■ What you are asked to do
Report every line of the data that includes "Bridge".

■ Exercise materials

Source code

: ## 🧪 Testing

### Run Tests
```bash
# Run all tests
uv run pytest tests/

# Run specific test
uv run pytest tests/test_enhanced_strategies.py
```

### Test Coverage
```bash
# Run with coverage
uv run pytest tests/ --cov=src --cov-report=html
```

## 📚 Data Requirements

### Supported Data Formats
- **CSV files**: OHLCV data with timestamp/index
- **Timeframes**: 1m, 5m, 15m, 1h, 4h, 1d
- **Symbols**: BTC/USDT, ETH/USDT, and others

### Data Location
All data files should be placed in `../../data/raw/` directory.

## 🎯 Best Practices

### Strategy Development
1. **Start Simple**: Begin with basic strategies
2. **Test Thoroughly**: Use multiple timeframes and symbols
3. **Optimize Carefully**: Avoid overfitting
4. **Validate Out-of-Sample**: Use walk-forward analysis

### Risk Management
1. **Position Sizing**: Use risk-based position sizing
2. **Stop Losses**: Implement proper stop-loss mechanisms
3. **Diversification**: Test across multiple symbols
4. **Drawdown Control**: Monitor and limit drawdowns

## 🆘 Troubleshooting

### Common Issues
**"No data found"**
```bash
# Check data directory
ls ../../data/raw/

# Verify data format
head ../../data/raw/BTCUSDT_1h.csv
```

==

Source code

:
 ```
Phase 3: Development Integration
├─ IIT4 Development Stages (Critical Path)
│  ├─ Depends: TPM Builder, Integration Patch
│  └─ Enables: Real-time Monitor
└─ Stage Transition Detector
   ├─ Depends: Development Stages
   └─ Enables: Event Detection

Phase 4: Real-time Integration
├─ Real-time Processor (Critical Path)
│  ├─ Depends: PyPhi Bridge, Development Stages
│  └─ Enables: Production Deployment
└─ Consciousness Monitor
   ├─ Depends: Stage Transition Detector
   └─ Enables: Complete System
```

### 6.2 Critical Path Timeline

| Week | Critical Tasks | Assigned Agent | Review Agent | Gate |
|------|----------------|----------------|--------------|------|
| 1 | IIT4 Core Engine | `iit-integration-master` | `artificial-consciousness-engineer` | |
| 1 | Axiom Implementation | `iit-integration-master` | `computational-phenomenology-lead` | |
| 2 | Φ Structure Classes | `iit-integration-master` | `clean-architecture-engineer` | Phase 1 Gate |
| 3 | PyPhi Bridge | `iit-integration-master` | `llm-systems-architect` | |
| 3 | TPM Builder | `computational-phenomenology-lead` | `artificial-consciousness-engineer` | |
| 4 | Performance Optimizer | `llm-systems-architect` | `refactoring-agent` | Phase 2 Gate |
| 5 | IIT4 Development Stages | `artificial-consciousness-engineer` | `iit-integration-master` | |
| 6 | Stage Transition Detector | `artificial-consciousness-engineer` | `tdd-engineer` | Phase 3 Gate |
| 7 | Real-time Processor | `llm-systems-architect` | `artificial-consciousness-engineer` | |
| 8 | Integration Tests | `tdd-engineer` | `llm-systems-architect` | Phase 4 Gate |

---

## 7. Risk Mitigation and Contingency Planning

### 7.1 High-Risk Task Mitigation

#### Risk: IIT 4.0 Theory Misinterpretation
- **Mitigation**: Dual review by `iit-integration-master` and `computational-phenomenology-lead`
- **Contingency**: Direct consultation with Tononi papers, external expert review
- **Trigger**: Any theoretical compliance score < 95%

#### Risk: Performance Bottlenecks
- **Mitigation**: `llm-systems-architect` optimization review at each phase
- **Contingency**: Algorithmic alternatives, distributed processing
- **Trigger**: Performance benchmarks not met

* * *

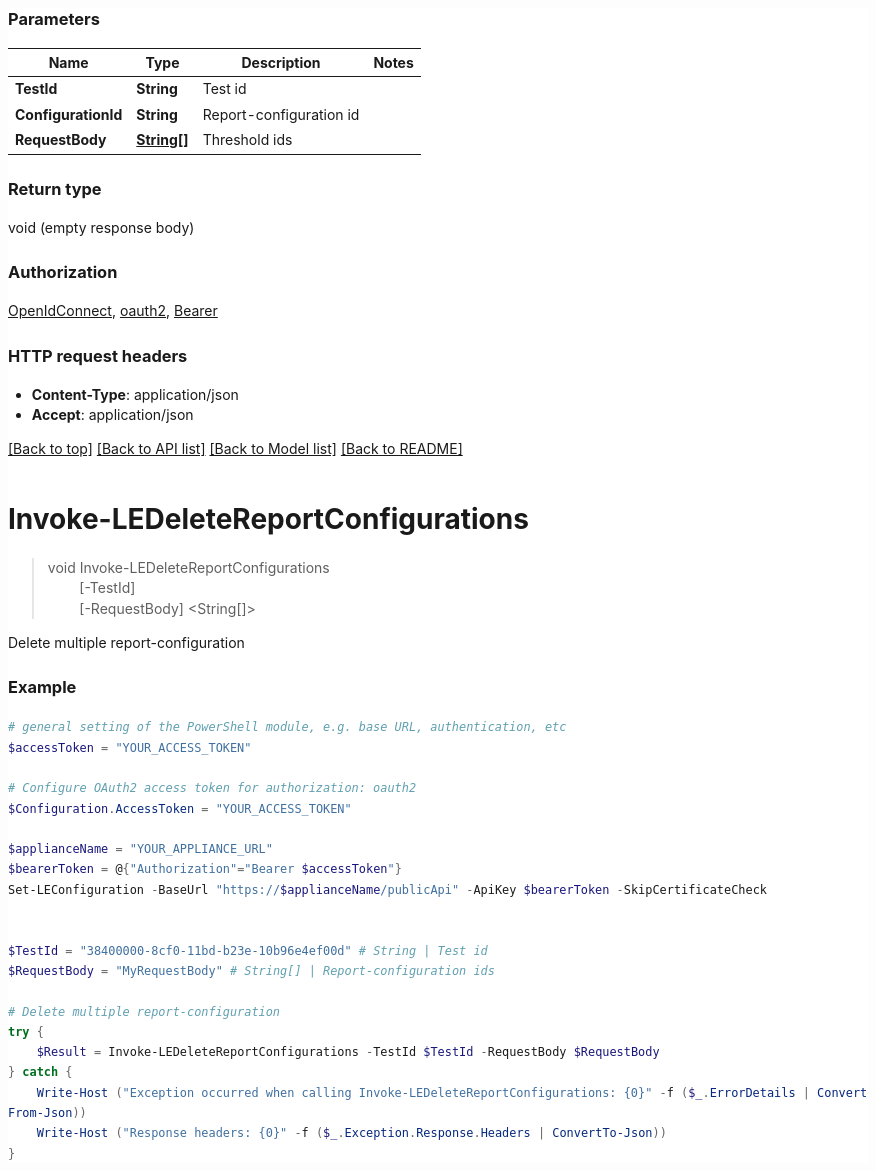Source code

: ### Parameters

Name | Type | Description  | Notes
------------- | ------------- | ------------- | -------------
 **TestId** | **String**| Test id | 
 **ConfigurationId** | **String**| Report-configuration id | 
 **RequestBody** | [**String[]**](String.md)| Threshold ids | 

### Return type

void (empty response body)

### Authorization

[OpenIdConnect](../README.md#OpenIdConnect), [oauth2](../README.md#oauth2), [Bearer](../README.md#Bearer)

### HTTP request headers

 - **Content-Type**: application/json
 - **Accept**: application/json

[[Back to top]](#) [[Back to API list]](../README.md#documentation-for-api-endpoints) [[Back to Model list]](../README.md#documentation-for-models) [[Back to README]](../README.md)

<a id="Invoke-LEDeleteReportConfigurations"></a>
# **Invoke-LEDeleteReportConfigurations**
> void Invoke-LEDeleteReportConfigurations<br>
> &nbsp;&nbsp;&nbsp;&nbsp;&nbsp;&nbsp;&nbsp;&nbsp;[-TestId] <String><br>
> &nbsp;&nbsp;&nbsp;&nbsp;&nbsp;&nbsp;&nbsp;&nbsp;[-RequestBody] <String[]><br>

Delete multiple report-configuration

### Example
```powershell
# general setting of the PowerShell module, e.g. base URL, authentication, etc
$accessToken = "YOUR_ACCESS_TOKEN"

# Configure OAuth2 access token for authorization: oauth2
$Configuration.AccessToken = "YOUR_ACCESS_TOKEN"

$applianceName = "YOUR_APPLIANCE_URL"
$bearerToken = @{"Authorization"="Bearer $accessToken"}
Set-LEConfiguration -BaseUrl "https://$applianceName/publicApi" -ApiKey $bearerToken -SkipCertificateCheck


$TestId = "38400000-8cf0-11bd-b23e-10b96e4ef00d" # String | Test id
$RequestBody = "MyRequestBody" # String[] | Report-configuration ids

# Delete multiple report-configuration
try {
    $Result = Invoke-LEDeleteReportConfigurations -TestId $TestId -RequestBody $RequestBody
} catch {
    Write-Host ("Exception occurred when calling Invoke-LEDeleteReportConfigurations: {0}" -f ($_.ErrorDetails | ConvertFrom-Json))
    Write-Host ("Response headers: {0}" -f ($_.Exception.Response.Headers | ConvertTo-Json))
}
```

■ Response to the exercise
│  ├─ Depends: PyPhi Bridge, Development Stages
| 3 | PyPhi Bridge | `iit-integration-master` | `llm-systems-architect` | |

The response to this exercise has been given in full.